This week, in the latest installment of our series looking at monumental art, we’re immersing ourselves in the vibrant and joyful hues of Wassily Kandinsky’s masterpiece Composition No. 8, painted in 1923.
It is a reflection of the artist’s movement towards pure abstraction and is a perfect realisation of the increasingly influential idea of separating object from form, which had been developing from the start of the Twentieth Century.
The painting is large – approximately one and a half metres by two – and dominates the viewer’s gaze. But after the first striking moment of contact, we are drawn in by the intricate details of line and colour. Geometric shapes are spread in front of us on a quiet background of pale blue, yellow, and white. Unlike in the earlier compositions of this series, this background allows the shapes to become the focus of our gaze, whilst colours form relationships across the canvas, tying the red circular form on the left with the small square on the right.

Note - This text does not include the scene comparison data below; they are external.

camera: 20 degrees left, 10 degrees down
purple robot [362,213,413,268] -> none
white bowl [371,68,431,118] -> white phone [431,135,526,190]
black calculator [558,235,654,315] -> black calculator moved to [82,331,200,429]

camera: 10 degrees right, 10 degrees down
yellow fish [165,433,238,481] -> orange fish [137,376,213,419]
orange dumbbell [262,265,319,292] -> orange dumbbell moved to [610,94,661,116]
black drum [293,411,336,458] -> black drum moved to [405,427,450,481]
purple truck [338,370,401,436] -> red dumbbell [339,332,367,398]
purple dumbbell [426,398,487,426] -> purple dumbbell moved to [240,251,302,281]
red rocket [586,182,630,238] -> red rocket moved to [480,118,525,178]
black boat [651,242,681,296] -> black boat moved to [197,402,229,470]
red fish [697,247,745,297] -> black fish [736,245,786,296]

The criss-crossing lines that meet across the canvas direct our gaze to the different moments of collision where the separate forms come together. The colours move from a soft haze of red and blue on the left of the canvas to the harsher whites and greys on the right. You can almost see the progress of the musical piece, which the work mirrors in its own way.
The recurrent semi-circles are also very noticeable, spanning their way across the canvas until they are met with a line that crosses them, signalling the start of a new movement.
Themes recur and vary, the painting adopting the structure of the rise and falls of a symphony. Looking at Composition No. 8, one cannot help but recall Walter Pater’s comment, “All art constantly aspires to the condition of music.” In this piece, Kandinsky moves beyond a centrally focused subject and achieves a unity of form, reflected in the recurring circular motif.
We are swept along by the movement, evoked through the forms and hues which seem to pulsate on the canvas, eliciting an almost physical response. We can almost hear the mixing of yellow with blue, of line with curve.
The strong impact of this technique is best understood when viewed in the context of Kandinsky’s approach to the painting. It is now widely presumed that the artist experienced synaesthesia, a neurological condition which allows the experiencing of multiple senses simultaneously. When painting Composition No. 8, it is important to consider that he may well have literally been seeing sound. On top of this, he was heavily influenced by the colour theories of Rudolf Steiner, as well as by the new musical theories of Arnold Schoenberg.
In Composition No. 8, one can see Kandinsky moving away from his work with the Blue Rider group, with whom he had previously been involved with in Germany, and towards the abstract expressionism for which he is now most widely recognised.
In this piece, and the series which surrounds it, he developed his focus on painting as a form through which to evoke the feeling of subject over direct representation of the subject itself. It is a highly evocative piece, and works on both a monumental and detailed scale, repeatedly drawing viewers in anew.